Кешка спустился с лестницы, пошел к колонке. Как долго ни держал он голову под ледяной струёй воды — большого облегчения это не принесло. «Отчего заболел — тем и лечиться должен», — повторил он уже давно усвоенную истину и стал вычесывать обломком расчески соломинки и сухие травинки из волос, потом снял с себя рубашку, выбил ее о ствол тополя. Он знал, для чего это делает: сейчас пойдет на перрон, подойдет к Арнольду (он был уверен, что пел Раткевич), может быть, у него найдется сто граммов вина или водки для старого друга. Кешка усмехнулся про себя: уж кем-кем, а другом он Арнольду не был.

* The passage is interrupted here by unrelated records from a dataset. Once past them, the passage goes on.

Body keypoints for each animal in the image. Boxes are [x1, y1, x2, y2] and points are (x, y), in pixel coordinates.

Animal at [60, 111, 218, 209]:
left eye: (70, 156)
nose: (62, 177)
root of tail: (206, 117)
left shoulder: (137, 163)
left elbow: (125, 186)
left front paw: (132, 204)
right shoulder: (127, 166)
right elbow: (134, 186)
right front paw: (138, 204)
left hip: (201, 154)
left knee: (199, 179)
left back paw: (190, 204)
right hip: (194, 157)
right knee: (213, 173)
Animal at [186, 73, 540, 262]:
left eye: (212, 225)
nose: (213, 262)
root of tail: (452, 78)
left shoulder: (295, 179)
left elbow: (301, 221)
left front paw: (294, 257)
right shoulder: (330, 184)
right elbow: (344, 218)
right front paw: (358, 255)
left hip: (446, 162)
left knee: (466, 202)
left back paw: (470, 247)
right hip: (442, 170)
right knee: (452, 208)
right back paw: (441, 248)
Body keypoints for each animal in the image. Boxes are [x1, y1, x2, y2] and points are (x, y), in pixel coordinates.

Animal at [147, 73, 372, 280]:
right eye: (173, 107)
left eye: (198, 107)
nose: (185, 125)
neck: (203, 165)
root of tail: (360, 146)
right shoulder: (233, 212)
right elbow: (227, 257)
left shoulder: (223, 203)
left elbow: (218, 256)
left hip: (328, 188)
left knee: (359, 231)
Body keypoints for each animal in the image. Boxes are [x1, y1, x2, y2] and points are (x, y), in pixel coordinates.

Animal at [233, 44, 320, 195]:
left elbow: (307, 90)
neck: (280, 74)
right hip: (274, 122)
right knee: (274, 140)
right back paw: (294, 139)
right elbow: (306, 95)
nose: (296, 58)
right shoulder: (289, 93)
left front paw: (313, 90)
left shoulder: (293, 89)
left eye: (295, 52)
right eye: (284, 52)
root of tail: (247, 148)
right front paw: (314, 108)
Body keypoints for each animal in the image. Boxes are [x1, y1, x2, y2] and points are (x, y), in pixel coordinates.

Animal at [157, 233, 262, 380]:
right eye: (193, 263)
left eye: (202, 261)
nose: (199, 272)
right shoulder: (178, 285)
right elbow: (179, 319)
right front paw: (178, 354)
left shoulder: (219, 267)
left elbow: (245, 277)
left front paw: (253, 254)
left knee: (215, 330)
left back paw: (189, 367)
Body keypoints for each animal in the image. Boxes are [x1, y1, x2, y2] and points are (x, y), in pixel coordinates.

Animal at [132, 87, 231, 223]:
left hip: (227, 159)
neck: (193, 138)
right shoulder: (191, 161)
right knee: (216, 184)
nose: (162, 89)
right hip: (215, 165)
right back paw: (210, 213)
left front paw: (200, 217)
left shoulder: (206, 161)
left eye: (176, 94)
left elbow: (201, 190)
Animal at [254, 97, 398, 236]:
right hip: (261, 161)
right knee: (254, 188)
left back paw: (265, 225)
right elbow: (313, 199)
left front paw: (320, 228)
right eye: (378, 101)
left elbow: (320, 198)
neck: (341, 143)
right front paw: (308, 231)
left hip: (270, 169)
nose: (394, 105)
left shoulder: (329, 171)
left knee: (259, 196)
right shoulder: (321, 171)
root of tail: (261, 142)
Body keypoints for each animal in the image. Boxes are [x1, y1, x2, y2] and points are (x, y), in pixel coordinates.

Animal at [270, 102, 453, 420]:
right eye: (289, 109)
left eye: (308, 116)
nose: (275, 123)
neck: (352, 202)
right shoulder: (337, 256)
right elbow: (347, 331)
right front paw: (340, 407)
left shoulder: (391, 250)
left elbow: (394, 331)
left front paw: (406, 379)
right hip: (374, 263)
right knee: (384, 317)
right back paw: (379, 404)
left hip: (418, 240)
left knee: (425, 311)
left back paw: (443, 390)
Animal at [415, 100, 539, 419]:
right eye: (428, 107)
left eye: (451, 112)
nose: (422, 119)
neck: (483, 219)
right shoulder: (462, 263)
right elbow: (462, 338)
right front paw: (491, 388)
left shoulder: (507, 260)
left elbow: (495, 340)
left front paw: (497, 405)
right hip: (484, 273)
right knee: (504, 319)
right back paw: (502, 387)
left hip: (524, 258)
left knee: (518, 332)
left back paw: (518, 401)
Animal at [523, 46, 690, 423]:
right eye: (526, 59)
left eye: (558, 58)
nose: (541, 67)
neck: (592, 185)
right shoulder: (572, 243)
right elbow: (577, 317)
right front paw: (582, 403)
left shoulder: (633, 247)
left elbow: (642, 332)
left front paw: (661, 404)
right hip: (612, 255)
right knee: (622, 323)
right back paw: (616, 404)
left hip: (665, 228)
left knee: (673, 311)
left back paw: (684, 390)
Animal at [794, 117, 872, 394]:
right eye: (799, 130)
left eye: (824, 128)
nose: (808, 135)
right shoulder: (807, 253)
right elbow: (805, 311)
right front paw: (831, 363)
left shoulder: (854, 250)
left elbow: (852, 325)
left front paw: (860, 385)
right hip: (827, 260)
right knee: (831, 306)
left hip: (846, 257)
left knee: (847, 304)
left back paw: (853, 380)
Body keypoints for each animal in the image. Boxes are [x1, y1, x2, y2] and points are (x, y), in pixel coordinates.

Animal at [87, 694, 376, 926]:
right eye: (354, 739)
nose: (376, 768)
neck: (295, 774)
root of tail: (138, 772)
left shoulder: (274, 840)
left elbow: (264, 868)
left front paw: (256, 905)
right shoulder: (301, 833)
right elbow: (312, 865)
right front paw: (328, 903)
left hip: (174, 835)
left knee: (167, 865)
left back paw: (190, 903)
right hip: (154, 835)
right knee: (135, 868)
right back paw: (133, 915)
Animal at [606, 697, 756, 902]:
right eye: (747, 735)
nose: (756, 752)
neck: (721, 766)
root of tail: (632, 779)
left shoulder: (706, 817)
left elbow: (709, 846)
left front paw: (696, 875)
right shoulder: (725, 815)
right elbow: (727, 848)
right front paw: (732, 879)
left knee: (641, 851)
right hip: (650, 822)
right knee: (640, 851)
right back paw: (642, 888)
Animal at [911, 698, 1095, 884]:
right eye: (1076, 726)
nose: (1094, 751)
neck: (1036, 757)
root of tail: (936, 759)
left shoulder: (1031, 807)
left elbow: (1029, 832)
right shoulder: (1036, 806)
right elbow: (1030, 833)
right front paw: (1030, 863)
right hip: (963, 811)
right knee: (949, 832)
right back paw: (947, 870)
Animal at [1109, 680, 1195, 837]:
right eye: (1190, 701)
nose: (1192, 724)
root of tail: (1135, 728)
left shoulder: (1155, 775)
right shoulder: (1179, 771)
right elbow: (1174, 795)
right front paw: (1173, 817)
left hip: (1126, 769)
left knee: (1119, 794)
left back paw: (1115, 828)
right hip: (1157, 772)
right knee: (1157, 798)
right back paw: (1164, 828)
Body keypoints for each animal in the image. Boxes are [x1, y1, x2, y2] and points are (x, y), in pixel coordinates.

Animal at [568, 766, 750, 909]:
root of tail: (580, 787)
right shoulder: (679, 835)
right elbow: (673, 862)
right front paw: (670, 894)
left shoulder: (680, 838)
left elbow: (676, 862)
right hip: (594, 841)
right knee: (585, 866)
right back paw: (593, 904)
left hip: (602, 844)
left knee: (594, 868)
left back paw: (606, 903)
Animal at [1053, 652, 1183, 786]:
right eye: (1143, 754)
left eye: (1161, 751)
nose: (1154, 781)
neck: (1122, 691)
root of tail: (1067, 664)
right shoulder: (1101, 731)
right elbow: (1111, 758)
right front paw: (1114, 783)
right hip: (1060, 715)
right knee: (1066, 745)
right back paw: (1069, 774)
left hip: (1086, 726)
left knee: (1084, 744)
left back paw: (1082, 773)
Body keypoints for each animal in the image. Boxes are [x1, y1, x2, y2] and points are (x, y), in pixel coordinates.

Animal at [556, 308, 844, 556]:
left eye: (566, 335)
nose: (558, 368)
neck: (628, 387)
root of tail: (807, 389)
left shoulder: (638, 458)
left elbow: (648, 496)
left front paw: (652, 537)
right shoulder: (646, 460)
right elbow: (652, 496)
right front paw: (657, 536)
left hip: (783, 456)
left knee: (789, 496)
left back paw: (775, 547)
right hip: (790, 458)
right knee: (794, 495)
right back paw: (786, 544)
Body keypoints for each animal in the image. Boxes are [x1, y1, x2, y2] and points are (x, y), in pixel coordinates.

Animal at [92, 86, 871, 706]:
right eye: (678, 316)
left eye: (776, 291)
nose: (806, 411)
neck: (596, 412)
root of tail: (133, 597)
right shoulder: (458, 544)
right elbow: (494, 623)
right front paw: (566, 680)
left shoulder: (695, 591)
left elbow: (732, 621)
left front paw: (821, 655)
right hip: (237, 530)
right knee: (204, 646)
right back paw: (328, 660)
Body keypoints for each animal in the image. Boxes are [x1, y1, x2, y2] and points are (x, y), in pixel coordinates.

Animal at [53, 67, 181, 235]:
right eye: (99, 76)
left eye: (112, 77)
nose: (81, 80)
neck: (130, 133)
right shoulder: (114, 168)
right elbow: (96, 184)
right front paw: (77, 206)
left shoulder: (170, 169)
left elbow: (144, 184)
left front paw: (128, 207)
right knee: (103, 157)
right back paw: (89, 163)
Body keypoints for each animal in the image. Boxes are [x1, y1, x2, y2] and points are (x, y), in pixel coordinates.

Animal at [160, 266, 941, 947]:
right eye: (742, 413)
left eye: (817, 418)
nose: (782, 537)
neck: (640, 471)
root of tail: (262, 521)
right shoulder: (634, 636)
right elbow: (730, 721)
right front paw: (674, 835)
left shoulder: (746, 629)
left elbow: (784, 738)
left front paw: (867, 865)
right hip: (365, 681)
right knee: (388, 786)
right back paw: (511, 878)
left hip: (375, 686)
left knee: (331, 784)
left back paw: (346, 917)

Арнольд, а он, верно, приехал в шабашку — иначе ему в этих степях нечего делать, — мог в любую минуту исчезнуть с перрона. Он ждет, видимо, попутного транспорта до какого-нибудь совхоза, может быть, до Кендыктов, где они шабашничали четыре года назад. Раткевич и его бригада могли уже уехать, потому что не слышно было бренчания гитары и его голоса, а вместе с Арнольдом исчезнет надежда и на раннюю опохмелку. Но Кешка не спешил, он будто нарочно истязал свою плоть, истерзанную похмельной болезнью, — сел на лавочку, с трудом раскурил влажный, подобранный у колонки бычок. Он уверен был, что придет на перрон, но оттягивал эту минуту — ему было страшно, он боялся Арнольда — об их приятельских взаимоотношениях напоминал выбитый бригадиром зуб.